Their wedding was a trifle tame —
A purely family affair —
No guests were asked, no pressmen came
To interview the happy pair;
No crowds of curious strangers bored them,
The “Eden Journal” quite ignored them.

They had the failings of their class,
The faults and foibles of the youthful;
She was inquisitive, alas!
And he was – not exactly truthful;
But never was there man or woman
So truly, so intensely human !

And, hand in hand, from day to day,
They lived and labored, man and wife;
Together hewed their common way
Along the rugged path of Life;
Remaining, though the seasons pass’d,
Friends, lovers, to the very last.

So, side by side, they shared, these two,
The sorrow and the joys of living;
The Man, devoted, tender, true,
The Woman, patient and forgiving;
Their common toil, their common weather,
But drew them closelier still together.

And if they ever chanced to grieve,
Enduring loss, or suff’ring pain,
You may be certain it was Eve
Brought comfort to their hearts again;
If they were happy, well I know,
It was the Woman made them so.

······

And though the anthropologist
May mention, in his tactless way,
That Adam’s weaknesses exist
Among our modern Men to-day,
In Women we may still perceive
The virtues of their Mother Eve!

Lady Godiva

In the old town of Coventry, so people say,
Dwelt a Peer who was utterly lacking in pity;
Universally loathed for the rigorous way
That he burdened the rates of the City.
By his merciless methods of petty taxation,
The poor were reduced to the verge of starvation.

But the Earl had a wife, whom the people adored,
For her kindness of heart even more than her beauty,
And her pitiless lord she besought and implored
To remit this extortionate “duty”;
But he answered: “My dear, pray reflect at your leisure,
What you deem a ‘duty,’ to me is a pleasure!”

At the heart of her spouse she continued to storm,
And she closed her entreaties, one day, by exclaiming: —
“If you take off the tax, I will gladly perform
Any task that you like to be naming!”
“Well, if that be the case,” said the nobleman, “I’ve a
Good mind just to test you, my Lady Godiva!

“To your wishes, my dear, I will straight acquiesce,
On the single condition – I give you fair warning —
That you ride through the City, at noon, in the dress
That you wear in your bath of a morning!”
“Very well!” she replied. “Be it so! Though you drive a
Hard bargain, my lord,” said the Lady Godiva.

So she slipped off her gown, and her shoulders lay bare,
Gleaming white like the moon on Aonian fountains;
When about them she loosened her curtain of hair,
’Twas like Night coming over the mountains!
And she blushed, ’neath the veil of her wonderful tresses,
As blushes the Morn ’neath the Sun’s first caresses!
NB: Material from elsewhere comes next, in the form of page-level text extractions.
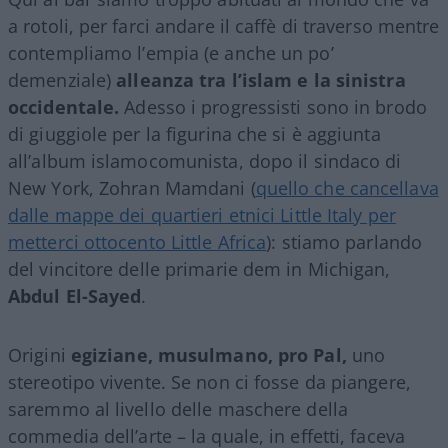
a rotoli, per farci andare il caffè di traverso mentre
contempliamo l’empia (e anche un po’
demenziale)
alleanza tra l’islam e la sinistra
occidentale.
Adesso i progressisti sono in brodo
di giuggiole per la figurina che si è aggiunta
all’album islamocomunista, dopo il sindaco di
New York, Zohran Mamdani (
quello che cancellava
dalle mappe dei quartieri etnici Little Italy per
metterci ottocento Little Africa
): stiamo parlando
del vincitore delle primarie dem in Michigan,
Abdul El-Sayed
.
Origini
egiziane, musulmano,
pro Pal,
uno
stereotipo vivente. Se non ci fosse da piangere,
saremmo al livello delle maschere della
commedia dell’arte – la quale, in effetti, faceva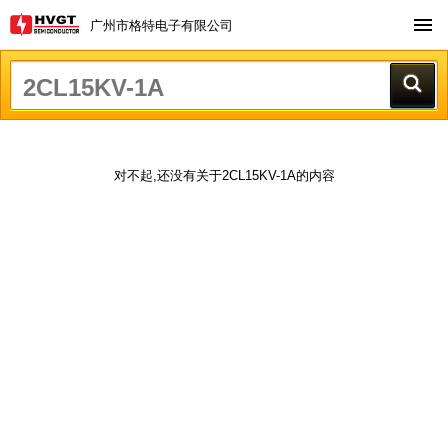
广州市格特电子有限公司
对不起,还没有关于2CL15KV-1A的内容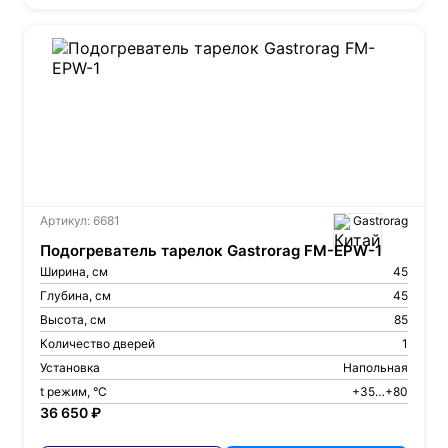
Артикул: 6681
Gastrorag
Подогреватель тарелок Gastrorag FM-EPW-1
Ширина, см
45
Глубина, см
45
Высота, см
85
Количество дверей
1
Установка
Напольная
t режим, °С
+35…+80
36 650 ₽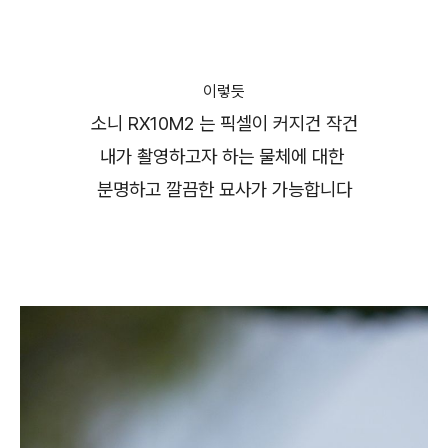
이렇듯
소니 RX10M2 는 픽셀이 커지건 작건
내가 촬영하고자 하는 물체에 대한
분명하고 깔끔한 묘사가 가능합니다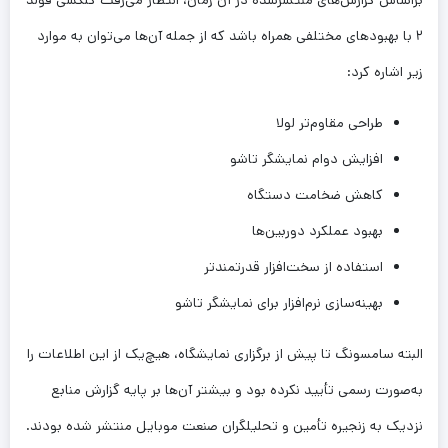
۲ با بهبودهای مختلفی همراه باشد که از جمله آن‌ها می‌توان به موارد
زیر اشاره کرد:
طراحی مقاوم‌تر لولا
افزایش دوام نمایشگر تاشو
کاهش ضخامت دستگاه
بهبود عملکرد دوربین‌ها
استفاده از سخت‌افزار قدرتمندتر
بهینه‌سازی نرم‌افزار برای نمایشگر تاشو
البته سامسونگ تا پیش از برگزاری نمایشگاه، هیچ‌یک از این اطلاعات را
به‌صورت رسمی تأیید نکرده بود و بیشتر آن‌ها بر پایه گزارش منابع
نزدیک به زنجیره تأمین و تحلیلگران صنعت موبایل منتشر شده بودند.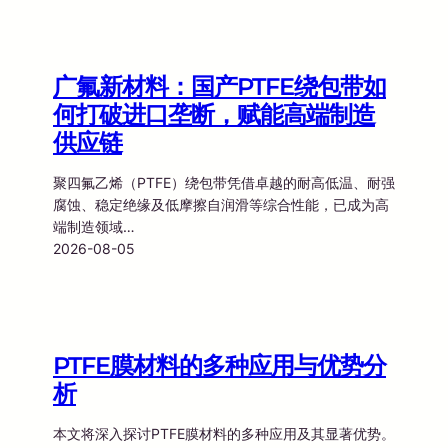
广氟新材料：国产PTFE绕包带如
何打破进口垄断，赋能高端制造
供应链
聚四氟乙烯（PTFE）绕包带凭借卓越的耐高低温、耐强
腐蚀、稳定绝缘及低摩擦自润滑等综合性能，已成为高
端制造领域…
2026-08-05
PTFE膜材料的多种应用与优势分
析
本文将深入探讨PTFE膜材料的多种应用及其显著优势。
Then she went to the stable and saddled her steed,
Who erected his ears, till he looked like a rabbit,
He was somewhat surprised, as he might be, indeed,
At the lady’s unusual “habit”;
But allowed her to mount in the masculine way,
For he couldn’t say “No,” and he wouldn’t say “Neigh!”

So she rode through the town, in the heat of the sun,
For the weather was (luckily) warm as the Tropics,
And the people all drew down their blinds – except one,
On the staff of the local “Town Topics.”
(Such misconduct produced in the eyes of this vile one
A cataract nearly as large as the Nile one!)

Then Godiva returned, and the Earl had to yield,
(And the paralyzed pressman dictated his cable;)
The tax was remitted, the bells were repealed,
And the horse was returned to the stable;
While banners were waved from each possible quarter,
Except from the flat of the stricken reporter.

Now the Moral is this – if I’ve fathomed the tale
(Though it needs a more delicate pen to explain it): —
You can get whatsoever you want, without fail,
If you’ll sacrifice all to obtain it.
You should try to avoid unconventional capers,
And be sure you don’t write for Society papers.